PROBLEM REQUIREMENTS »
Report each line below that carries the word "Theory".

--------------------------------------------------

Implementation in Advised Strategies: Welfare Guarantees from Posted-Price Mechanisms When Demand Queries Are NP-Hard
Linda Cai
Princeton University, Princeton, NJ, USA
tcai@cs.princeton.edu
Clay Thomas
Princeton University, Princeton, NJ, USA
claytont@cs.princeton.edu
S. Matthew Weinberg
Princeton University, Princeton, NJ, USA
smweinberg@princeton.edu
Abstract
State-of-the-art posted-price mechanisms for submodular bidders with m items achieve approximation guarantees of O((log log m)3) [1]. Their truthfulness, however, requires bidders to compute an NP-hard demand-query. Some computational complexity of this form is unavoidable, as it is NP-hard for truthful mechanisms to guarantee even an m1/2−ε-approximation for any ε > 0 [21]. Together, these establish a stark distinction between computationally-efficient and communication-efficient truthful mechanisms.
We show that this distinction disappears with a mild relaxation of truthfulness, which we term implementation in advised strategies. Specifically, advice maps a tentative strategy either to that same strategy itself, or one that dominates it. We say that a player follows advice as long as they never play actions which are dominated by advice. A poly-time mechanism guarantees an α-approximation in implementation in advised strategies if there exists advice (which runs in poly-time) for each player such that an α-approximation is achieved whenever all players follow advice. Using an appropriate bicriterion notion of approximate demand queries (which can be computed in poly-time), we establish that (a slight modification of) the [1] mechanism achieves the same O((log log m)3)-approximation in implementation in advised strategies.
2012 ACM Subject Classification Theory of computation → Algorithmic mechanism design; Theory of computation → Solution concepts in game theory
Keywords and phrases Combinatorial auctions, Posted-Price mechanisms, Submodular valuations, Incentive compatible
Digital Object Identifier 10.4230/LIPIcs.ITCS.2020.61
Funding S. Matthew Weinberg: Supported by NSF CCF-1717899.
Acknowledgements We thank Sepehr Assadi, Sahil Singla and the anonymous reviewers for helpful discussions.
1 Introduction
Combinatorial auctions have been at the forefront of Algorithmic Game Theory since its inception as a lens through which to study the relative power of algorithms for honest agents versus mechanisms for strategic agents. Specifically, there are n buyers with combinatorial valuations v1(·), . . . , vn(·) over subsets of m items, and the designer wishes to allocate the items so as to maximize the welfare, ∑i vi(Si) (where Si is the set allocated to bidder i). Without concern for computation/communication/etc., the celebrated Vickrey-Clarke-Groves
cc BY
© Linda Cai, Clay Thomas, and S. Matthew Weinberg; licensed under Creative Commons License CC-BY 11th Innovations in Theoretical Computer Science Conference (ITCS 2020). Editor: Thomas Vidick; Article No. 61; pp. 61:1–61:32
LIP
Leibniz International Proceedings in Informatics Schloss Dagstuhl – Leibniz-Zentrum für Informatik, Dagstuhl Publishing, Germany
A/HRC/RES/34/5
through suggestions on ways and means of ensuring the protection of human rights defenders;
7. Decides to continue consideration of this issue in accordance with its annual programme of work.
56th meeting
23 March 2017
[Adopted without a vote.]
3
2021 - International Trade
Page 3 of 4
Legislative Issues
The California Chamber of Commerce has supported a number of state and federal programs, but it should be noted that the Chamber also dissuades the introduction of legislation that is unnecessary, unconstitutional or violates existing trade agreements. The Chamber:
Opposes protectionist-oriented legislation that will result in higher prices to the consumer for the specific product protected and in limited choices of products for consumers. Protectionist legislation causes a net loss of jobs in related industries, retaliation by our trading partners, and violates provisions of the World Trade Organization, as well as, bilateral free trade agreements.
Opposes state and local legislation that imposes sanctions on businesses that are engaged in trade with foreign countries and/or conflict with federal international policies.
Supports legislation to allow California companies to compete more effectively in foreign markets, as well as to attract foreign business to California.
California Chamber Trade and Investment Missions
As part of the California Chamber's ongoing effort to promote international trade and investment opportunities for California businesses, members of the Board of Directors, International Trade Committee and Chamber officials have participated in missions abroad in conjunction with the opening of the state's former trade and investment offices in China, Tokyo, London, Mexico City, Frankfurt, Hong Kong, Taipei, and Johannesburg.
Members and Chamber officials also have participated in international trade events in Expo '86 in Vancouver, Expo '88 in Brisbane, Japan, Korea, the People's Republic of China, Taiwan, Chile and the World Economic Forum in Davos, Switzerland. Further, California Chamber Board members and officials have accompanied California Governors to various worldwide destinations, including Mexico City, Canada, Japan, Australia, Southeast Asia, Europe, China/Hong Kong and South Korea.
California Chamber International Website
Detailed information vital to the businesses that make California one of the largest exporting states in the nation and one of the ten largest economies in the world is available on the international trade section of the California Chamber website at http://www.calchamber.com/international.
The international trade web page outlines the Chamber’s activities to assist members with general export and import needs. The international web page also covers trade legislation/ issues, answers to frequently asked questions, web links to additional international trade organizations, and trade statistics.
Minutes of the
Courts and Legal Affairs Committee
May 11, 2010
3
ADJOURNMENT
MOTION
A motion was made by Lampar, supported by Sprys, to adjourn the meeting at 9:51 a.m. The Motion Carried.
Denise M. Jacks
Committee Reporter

--------------------------------------------------

ANSWER SECTION »
2012 ACM Subject Classification Theory of computation → Algorithmic mechanism design; Theory of computation → Solution concepts in game theory
Combinatorial auctions have been at the forefront of Algorithmic Game Theory since its inception as a lens through which to study the relative power of algorithms for honest agents versus mechanisms for strategic agents. Specifically, there are n buyers with combinatorial valuations v1(·), . . . , vn(·) over subsets of m items, and the designer wishes to allocate the items so as to maximize the welfare, ∑i vi(Si) (where Si is the set allocated to bidder i). Without concern for computation/communication/etc., the celebrated Vickrey-Clarke-Groves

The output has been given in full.